25. The applicant finally complained that his prolonged detention violated his right to be presumed innocent and was thus in breach of Article 6 § 2 of the Convention. However, he did not substantiate this complaint. In such circumstances and in the light of the material in the case file, the Court does not discern any signs of a violation in respect of this complaint. Accordingly, it must be declared inadmissible under Article 35 §§ 3 and 4 of the Convention.

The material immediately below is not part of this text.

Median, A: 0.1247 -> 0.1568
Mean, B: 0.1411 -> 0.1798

II. APPLICATION OF ARTICLE 41 OF THE CONVENTION
26. Article 41 of the Convention provides:
“If the Court finds that there has been a violation of the Convention or the Protocols thereto, and if the internal law of the High Contracting Party concerned allows only partial reparation to be made, the Court shall, if necessary, afford just satisfaction to the injured party.”
A. Damage
27. The applicant claimed 15,000 euros (EUR) in respect of non-pecuniary damage suffered.

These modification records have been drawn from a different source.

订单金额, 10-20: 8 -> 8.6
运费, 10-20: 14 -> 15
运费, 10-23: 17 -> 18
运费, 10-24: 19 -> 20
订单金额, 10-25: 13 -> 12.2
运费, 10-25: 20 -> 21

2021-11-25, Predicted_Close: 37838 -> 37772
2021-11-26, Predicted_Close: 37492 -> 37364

28. The Government submitted that the amount claimed by the applicant was excessively high.
29. The Court considers it appropriate to award the applicant compensation in respect of non-pecuniary damage. Deciding on an equitable basis, the Court awards him EUR 4,500.
B. Costs and expenses
30. The applicant also claimed EUR 2,710 for the costs and expenses incurred before the Court.
31. The Government contested the amount claimed by the applicant and argued that it was excessive.

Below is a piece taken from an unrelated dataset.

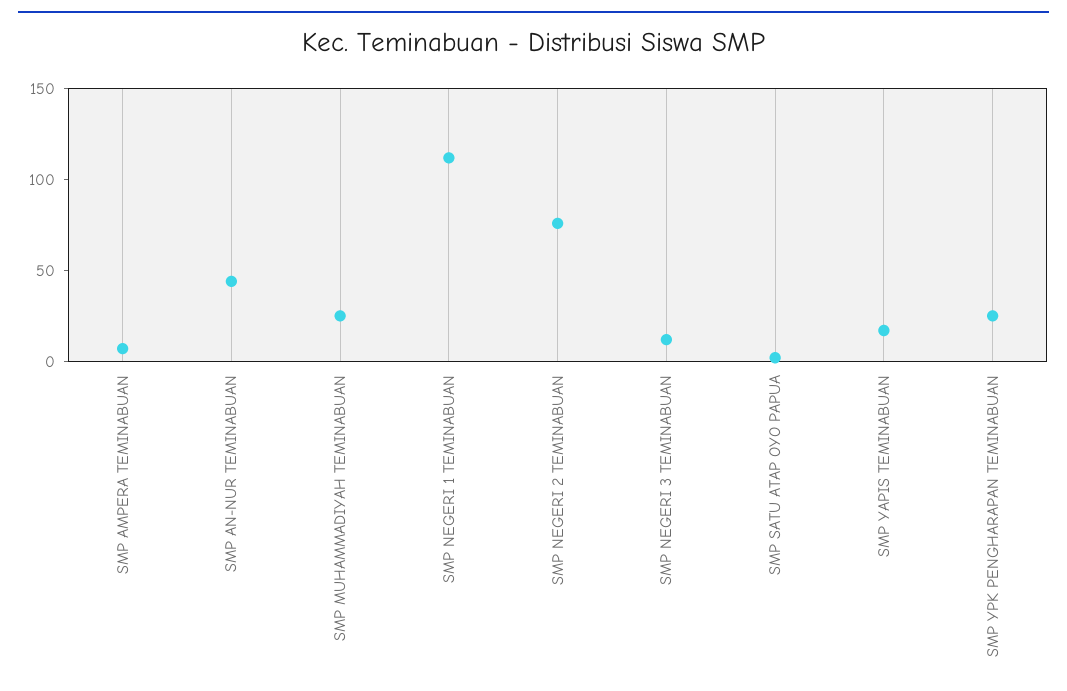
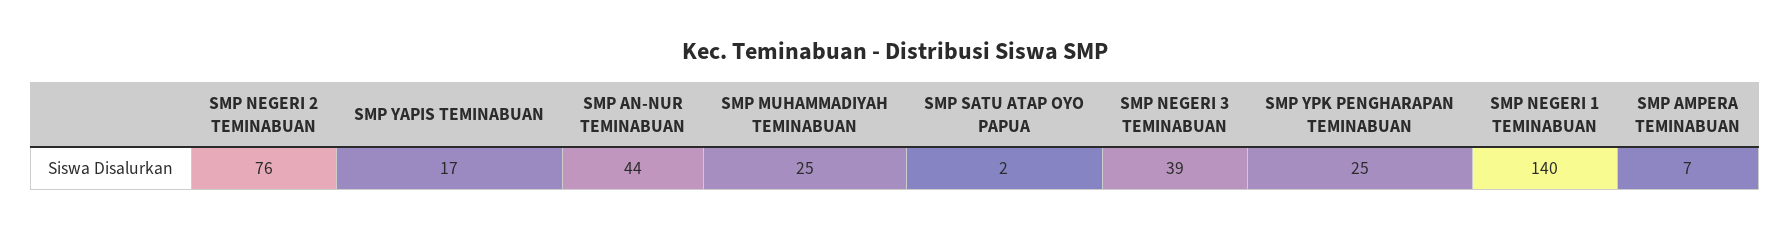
SMP NEGERI 1 TEMINABUAN: 110 -> 140
SMP NEGERI 3 TEMINABUAN: 10 -> 39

32. According to the Court’s case-law, an applicant is entitled to the reimbursement of costs and expenses only in so far as it has been shown that these have been actually and necessarily incurred and are reasonable as to quantum. In the present case, regard being had to the above criteria, the documents in its possession, the complexity of the case and to the fact that most of the complaints have been declared inadmissible, the Court considers it reasonable to award the applicant EUR 800 for costs and expenses.
C. Default interest
33. The Court considers it appropriate that the default interest rate should be based on the marginal lending rate of the European Central Bank, to which should be added three percentage points.
FOR THESE REASONS, THE COURT, UNANIMOUSLY,
1. Declares the complaint concerning Article 3 admissible and the remainder of the application inadmissible;
2. Holds that there has been a violation of Article 3 of the Convention;
3. Holds
(a) that the respondent State is to pay the applicant, within three months from the date on which the judgment becomes final in accordance with Article 44 § 2 of the Convention, the following amounts, to be converted into the currency of the respondent State at the rate applicable at the date of settlement:
(i) EUR 4,500 (four thousand five hundred euros), plus any tax that may be chargeable, in respect of non-pecuniary damage;
(ii) EUR 800 (eight hundred euros), plus any tax that may be chargeable to the applicant, in respect of costs and expenses;
(b) that from the expiry of the above-mentioned three months until settlement simple interest shall be payable on the above amounts at a rate equal to the marginal lending rate of the European Central Bank during the default period plus three percentage points;
4. Dismisses the remainder of the applicant’s claim for just satisfaction.
Done in English, and notified in writing on 16 February 2016, pursuant to Rule 77 §§ 2 and 3 of the Rules of Court.